From the corner of her eye she saw Bryant shake his head.
His body was hunched over an open bonnet, positioned directly opposite the target property.
Trust Bryant to be the voice of reason. His cautious nature dictated they do everything by the book and she agreed. To a point. But they all knew what was going on in that house. And it had to end today.
‘Want me to come closer, boss?’ Dawson asked eagerly into her ear.
She was poised to respond in the negative when his voice sounded in her ear again.
‘Boss, IC2 male approaching from the other end of the street.’ A brief pause. ‘Five foot seven, black trousers and grey T-shirt.’
Kim edged back even further. She was two properties away from the target house, wedged between a wheelie bin and a hydrangea bush, but she couldn’t risk being seen. Presently they held the element of surprise and she didn’t want that to change.
‘Any ID, Kev?’ she asked into her jacket. Was it someone they knew?
‘Negative.’
She closed her eyes and wished for the figure to pass. They didn’t need a third male in the property. Currently the numbers were on their side.
‘He’s entered, guv,’ Bryant said from across the road.
Damn it – that could mean only one thing. He was a customer.
She hit the microphone button. Where was that damn warrant? ‘Stace?’
‘Nothing yet, boss.’
She heard the greetings between the two men as the door of the target property opened.
Kim felt the blood surging around her body. Every muscle she could name ached to sprint for the front door, barge in, cuff the occupants, caution them and worry about the paperwork later.
‘Guv, just give it a minute,’ Bryant said from beneath the bonnet.

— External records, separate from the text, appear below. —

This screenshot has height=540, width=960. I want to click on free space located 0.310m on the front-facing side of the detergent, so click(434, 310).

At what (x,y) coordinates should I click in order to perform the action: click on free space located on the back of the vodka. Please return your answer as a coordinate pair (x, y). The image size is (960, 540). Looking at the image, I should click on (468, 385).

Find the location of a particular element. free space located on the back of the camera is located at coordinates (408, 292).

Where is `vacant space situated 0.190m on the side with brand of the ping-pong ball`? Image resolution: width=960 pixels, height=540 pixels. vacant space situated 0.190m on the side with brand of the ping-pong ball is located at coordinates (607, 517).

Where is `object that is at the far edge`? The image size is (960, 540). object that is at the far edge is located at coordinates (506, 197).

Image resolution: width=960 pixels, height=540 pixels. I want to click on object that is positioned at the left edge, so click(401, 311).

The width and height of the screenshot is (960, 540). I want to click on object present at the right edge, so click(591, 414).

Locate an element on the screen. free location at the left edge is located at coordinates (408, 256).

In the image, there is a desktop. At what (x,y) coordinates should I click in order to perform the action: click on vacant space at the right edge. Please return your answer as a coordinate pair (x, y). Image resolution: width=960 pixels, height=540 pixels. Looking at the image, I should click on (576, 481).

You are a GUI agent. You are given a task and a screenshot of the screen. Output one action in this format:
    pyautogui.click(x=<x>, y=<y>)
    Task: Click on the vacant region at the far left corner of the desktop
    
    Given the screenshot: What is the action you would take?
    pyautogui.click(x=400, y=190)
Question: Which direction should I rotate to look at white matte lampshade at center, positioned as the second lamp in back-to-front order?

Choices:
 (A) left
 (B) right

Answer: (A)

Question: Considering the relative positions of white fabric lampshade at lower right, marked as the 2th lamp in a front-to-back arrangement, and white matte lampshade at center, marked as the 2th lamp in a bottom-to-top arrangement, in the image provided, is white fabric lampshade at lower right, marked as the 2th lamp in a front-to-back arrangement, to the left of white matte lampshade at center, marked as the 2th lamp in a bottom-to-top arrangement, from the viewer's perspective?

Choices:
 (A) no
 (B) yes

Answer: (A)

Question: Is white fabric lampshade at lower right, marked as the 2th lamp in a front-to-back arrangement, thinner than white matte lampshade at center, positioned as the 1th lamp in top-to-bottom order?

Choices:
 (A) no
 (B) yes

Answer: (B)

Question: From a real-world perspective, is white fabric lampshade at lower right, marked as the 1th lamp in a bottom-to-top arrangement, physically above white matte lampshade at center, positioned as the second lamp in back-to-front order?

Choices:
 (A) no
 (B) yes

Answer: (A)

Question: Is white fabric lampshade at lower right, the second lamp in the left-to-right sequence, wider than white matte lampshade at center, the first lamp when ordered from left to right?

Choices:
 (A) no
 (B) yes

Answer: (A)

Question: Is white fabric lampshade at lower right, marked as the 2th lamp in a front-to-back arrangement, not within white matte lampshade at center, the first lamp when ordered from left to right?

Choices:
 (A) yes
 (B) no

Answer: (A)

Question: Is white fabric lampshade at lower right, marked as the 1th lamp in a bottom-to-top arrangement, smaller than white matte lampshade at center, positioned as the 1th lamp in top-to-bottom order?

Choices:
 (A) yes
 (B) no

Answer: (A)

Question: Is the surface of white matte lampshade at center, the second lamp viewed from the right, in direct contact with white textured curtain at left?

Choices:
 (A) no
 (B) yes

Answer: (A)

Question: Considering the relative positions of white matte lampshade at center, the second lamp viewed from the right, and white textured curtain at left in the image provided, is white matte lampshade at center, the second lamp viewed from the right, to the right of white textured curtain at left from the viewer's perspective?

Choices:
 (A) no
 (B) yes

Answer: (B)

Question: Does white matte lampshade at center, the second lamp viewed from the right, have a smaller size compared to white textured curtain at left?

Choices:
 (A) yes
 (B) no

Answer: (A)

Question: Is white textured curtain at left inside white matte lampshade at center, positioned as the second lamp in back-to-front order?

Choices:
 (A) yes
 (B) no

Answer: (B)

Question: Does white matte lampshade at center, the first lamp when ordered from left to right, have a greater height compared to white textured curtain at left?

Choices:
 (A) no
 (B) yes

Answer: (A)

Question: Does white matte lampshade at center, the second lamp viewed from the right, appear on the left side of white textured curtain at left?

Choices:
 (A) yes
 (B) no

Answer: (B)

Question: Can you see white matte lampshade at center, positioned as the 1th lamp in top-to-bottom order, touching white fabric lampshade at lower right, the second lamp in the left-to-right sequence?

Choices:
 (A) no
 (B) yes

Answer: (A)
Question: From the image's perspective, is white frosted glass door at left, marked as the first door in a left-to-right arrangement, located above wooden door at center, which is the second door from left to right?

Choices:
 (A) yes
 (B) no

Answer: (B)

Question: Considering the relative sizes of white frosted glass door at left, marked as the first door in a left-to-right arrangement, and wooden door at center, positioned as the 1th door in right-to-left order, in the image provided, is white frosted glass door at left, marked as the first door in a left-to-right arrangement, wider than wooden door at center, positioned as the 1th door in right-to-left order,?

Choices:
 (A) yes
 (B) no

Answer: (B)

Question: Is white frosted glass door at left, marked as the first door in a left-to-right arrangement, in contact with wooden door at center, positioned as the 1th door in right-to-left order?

Only he would know exactly what she was thinking.
She keyed the radio without speaking to acknowledge his words.
If she entered the premises without a warrant, the case would probably never get to court.
‘Stace?’ she asked again.
‘Nothing, boss.’
Kim heard the desperation in her ear and knew Stacey was as eager to offer the right answer as she was to hear it.
‘Okay, guys, I’m going to plan B,’ she said into the microphone.
‘What’s plan B?’ Dawson asked in her ear.
She really had no idea.
‘Just play along,’ she said, straightening.
She escaped the clutches of the hydrangea bush and stamped life back into her lower limbs. She smoothed her hands over her black canvas jeans in case any flower sap had attached itself to her clothes.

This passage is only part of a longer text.